DATA —

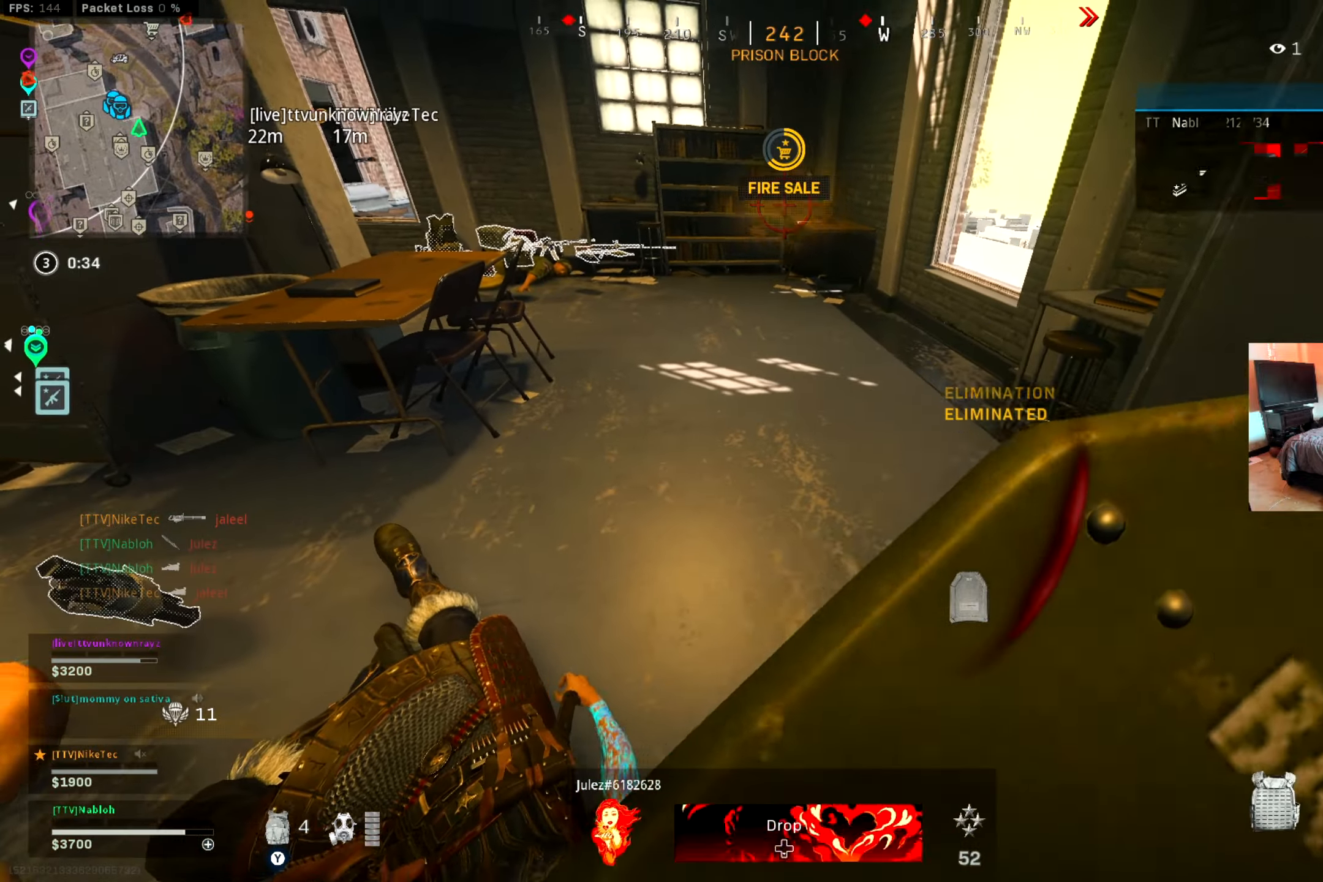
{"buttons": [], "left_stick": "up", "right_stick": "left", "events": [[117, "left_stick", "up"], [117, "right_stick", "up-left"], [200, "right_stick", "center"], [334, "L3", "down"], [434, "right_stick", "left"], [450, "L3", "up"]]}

...

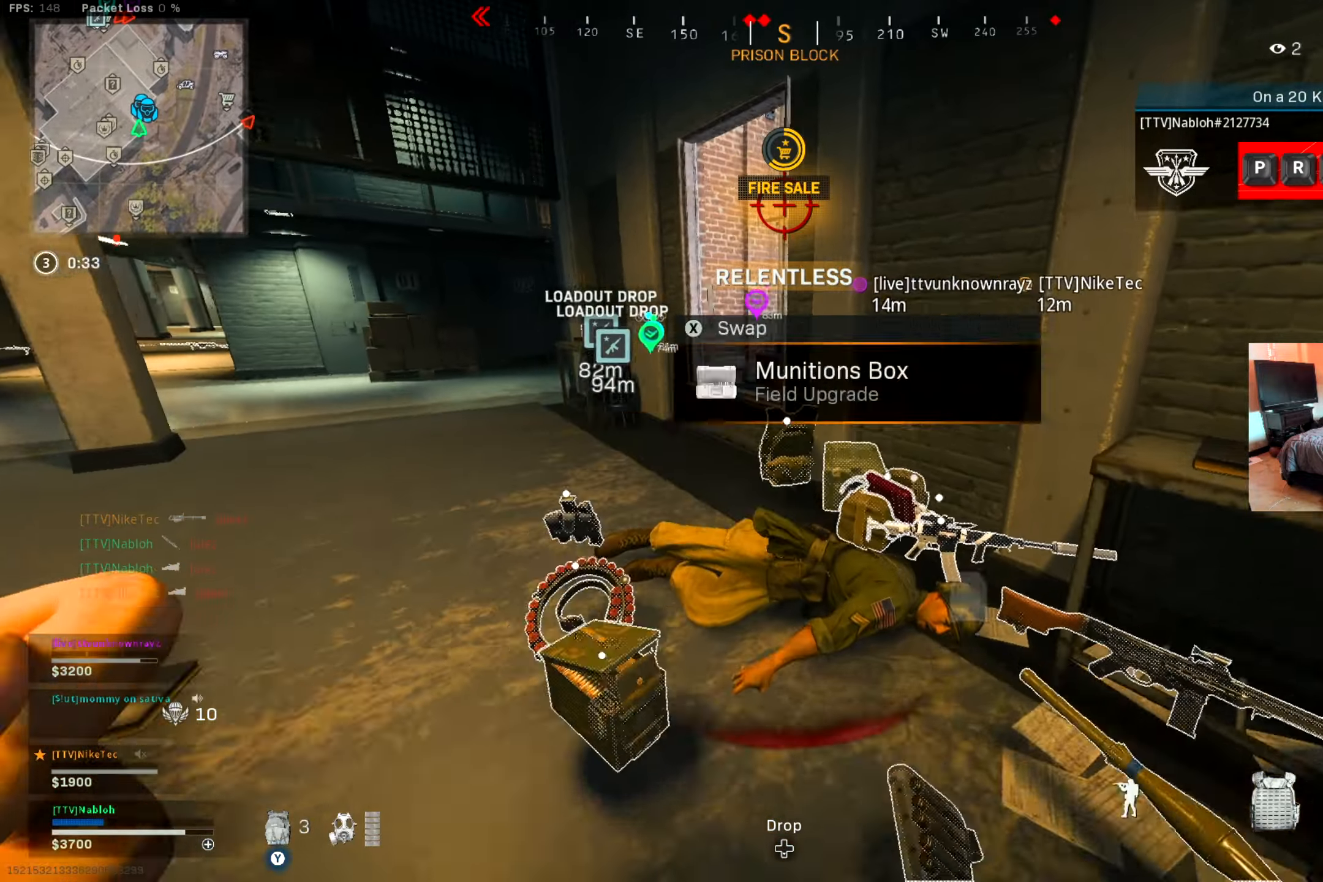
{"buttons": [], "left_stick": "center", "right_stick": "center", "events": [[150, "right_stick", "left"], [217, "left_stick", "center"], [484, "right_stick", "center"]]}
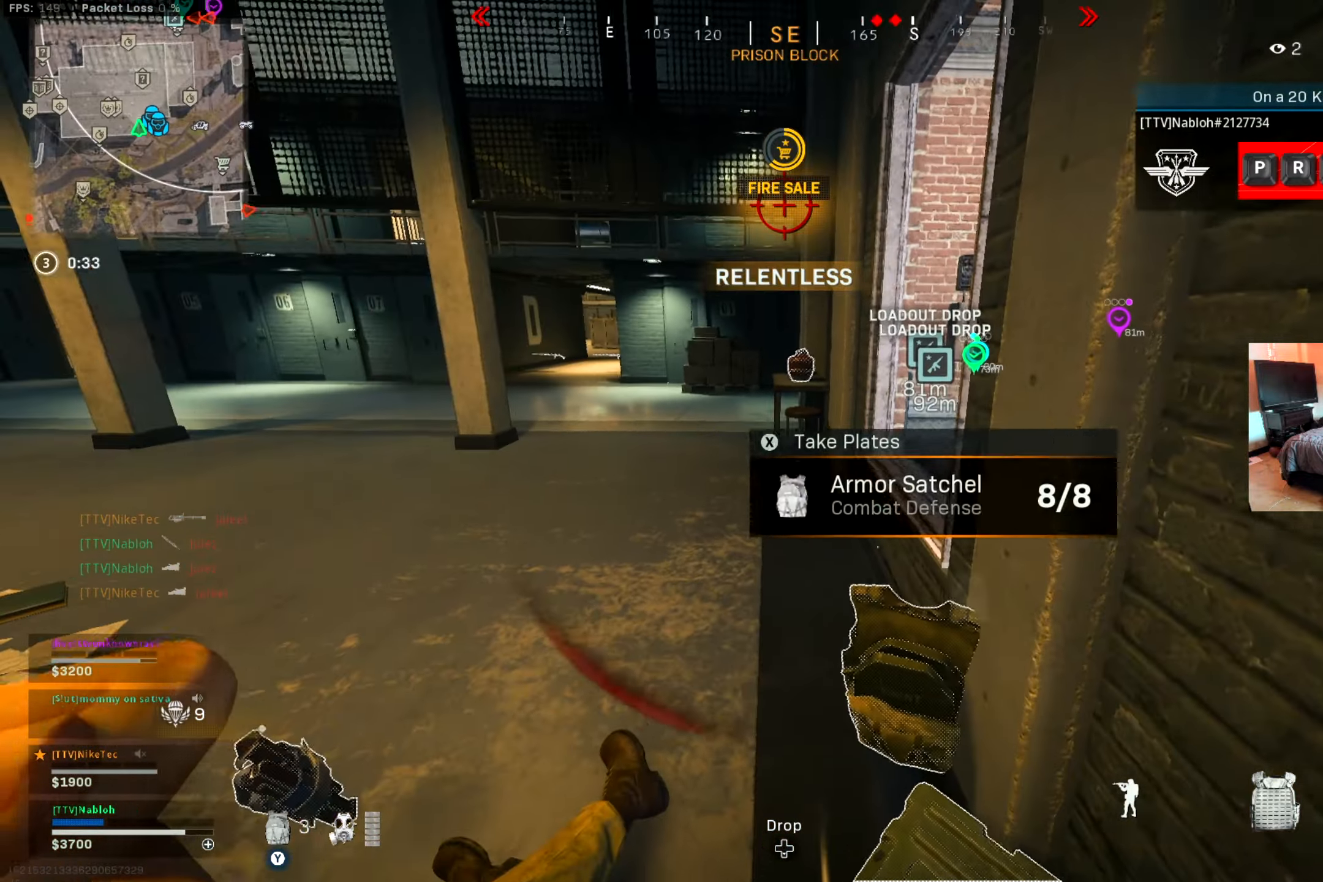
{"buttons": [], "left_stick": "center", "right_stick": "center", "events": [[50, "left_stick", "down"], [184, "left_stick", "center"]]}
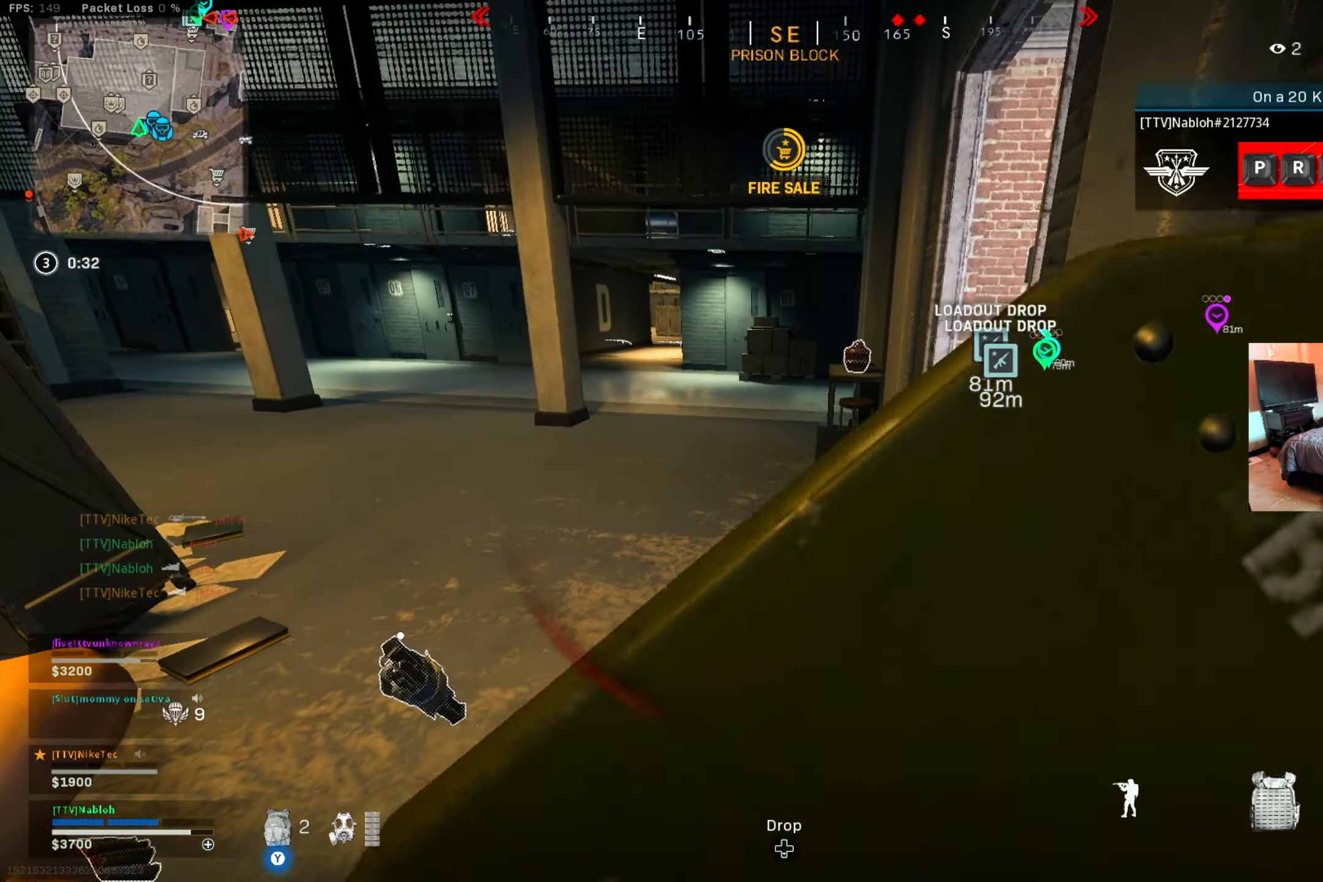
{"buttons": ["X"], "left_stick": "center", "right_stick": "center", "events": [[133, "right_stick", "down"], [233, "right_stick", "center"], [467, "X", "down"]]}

WHAT YOU ARE ASKED TO DO —
The response should consist of the number of lines in the data that hold the word "down", with nothing added.

RESULT BELOW —
3